Square Rajman et Parvis de la salle olympe de Gouge

Budget Participatif 2017

Réaménagement du square Rajman et du parvis de la salle olympe de Gouge et revalorisation de la liaison avec le square de la Roquette : Ce projet vise à valoriser l’environnement de la salle Olympe de Gouges – très minéral et peu accessible – constitué de son parvis ainsi que du square Rajman. L’idée est de permettre un apaisement des usages ainsi qu’une végétalisation accrue de ces espaces communs. Les aménagements devraient permettre de rendre accessible aux handicapés la salle Olympe de Gouges, située en contrebas du square Rajman. L’ensemble de ces espaces pourraient proposer des installations permettant des animations musicales ou théâtrales, des espaces végétalisés, un jardin partagé, un renforcement des assises ainsi que des espaces de détente, de loisir et de sport en plein air (jeux d’échec, tables de ping pong, agrès…). La liaison avec le square de la Roquette pourrait être valorisée grâce à un habillage artistique tout le long de la passerelle, par le biais d’une toile graphée ou peinte tendue entre ses deux extrémités. Une variante du projet pourrait concilier ce projet avec une extension de la salle Olympe de Gouges : on pourrait étudier la couverture de la dalle, qui pourrait offrir des espaces d’une surface intermédiaire/des petites salles, avec surface vitrées.

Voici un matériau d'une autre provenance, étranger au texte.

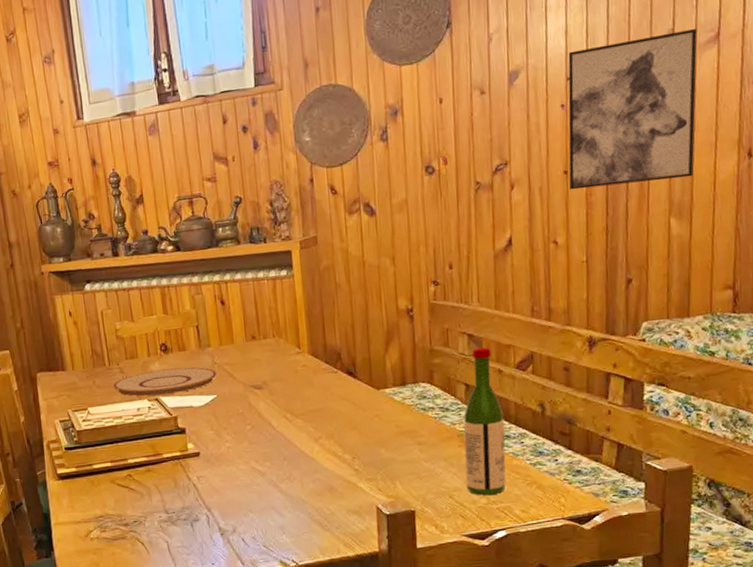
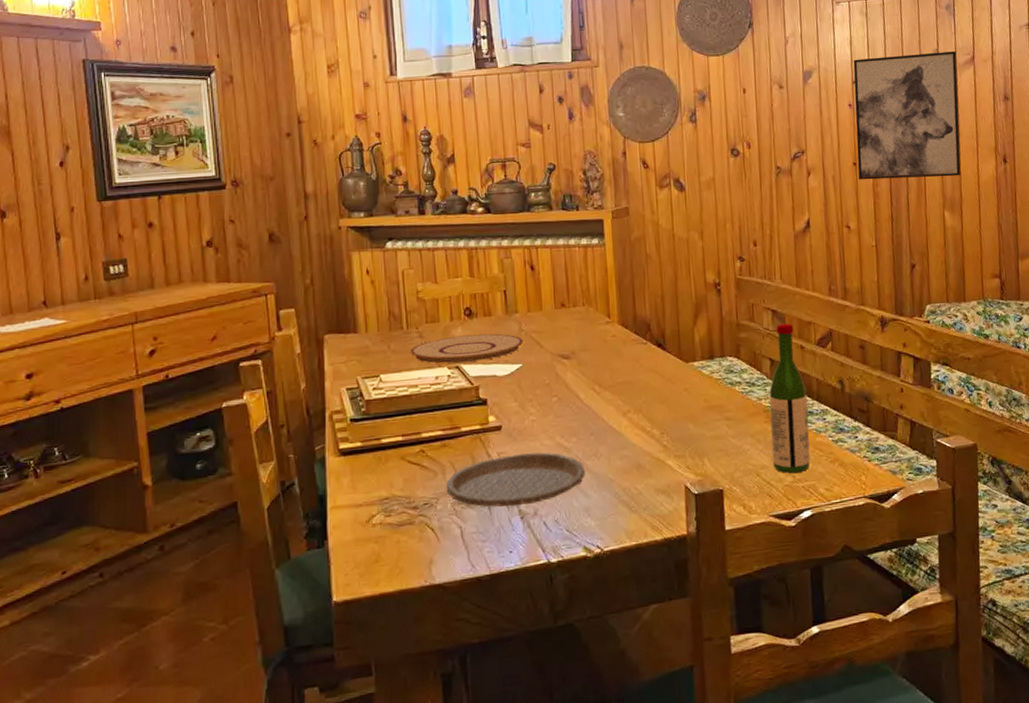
plate: none [152,476,280,525] -> present [446,452,585,508]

Solidarité et cohésion sociale

 Rue de Ménilmontant, 75020 PARIS

Nourriture saine pour tous

Budget Participatif 2017

Il s’agit de créer un système permettant à chacun de se nourrir sainement selon ses moyens. Ainsi donc, pour chaque produit « sain » (c’est à dire local, élevé ou produit dans de bonnes conditions, avec peu ou pas de pesticide, soutenant le commerce équitable) serait enregistré plusieurs prix. Chaque client montrerait en arrivant à la caisse sa carte où un papier justifiant de son quotient familial, de sa situation. Ainsi, la personne à la caisse enregistrerait le chiffre correspondant à son quotient (de 1 à 10). Tous les articles qui seront concernés par ce système équitable passeront alors au scanner selon la tranche tarifaire de ce quotient et le prix sera donc correspondant à celui-ci, et en cohérence avec la situation de la personne. Ce fonctionnement existe déjà par exemple au sein des centres culturels des mairies. Il paraît juste que des personnes qui gagnent bien leur vie puissent payer plus cher un produit « sain » qu’une personne au chômage, au rsa où au smic. Pourtant les deux ont autant le droit l’une que l’autre de manger sainement. Ce concept à entièrement sa place dans tous les supermarchés de Paris mais il me paraît rassurant de l’expérimenter tout d’abord dans un supermarché. Concernant les produits de « mauvaises qualités », je propose qu’une taxe leur soit attribuée. Les produits qui participent à la déforestation, à la pollution, à l’intoxication alimentaire, auraient une taxe, assez importante, afin d’inciter les clients à ne pas consommer ces produits nocifs pour eux comme pour leur planète. Cette taxe aiderait à ce que les produits de bonne qualité soient davantage accessibles aux consommateurs tout en permettant aux supermarchés de s’y retrouver économiquement. Cette taxe pourrait aussi, en partie, aider directement les petits producteurs qui en ont bien besoin aussi et soutenir les magasins spécialisés dans le bio afin qu’ils ne soient pas noyés par la concurrence que représenterait alors les supermarchés dans leur domaine.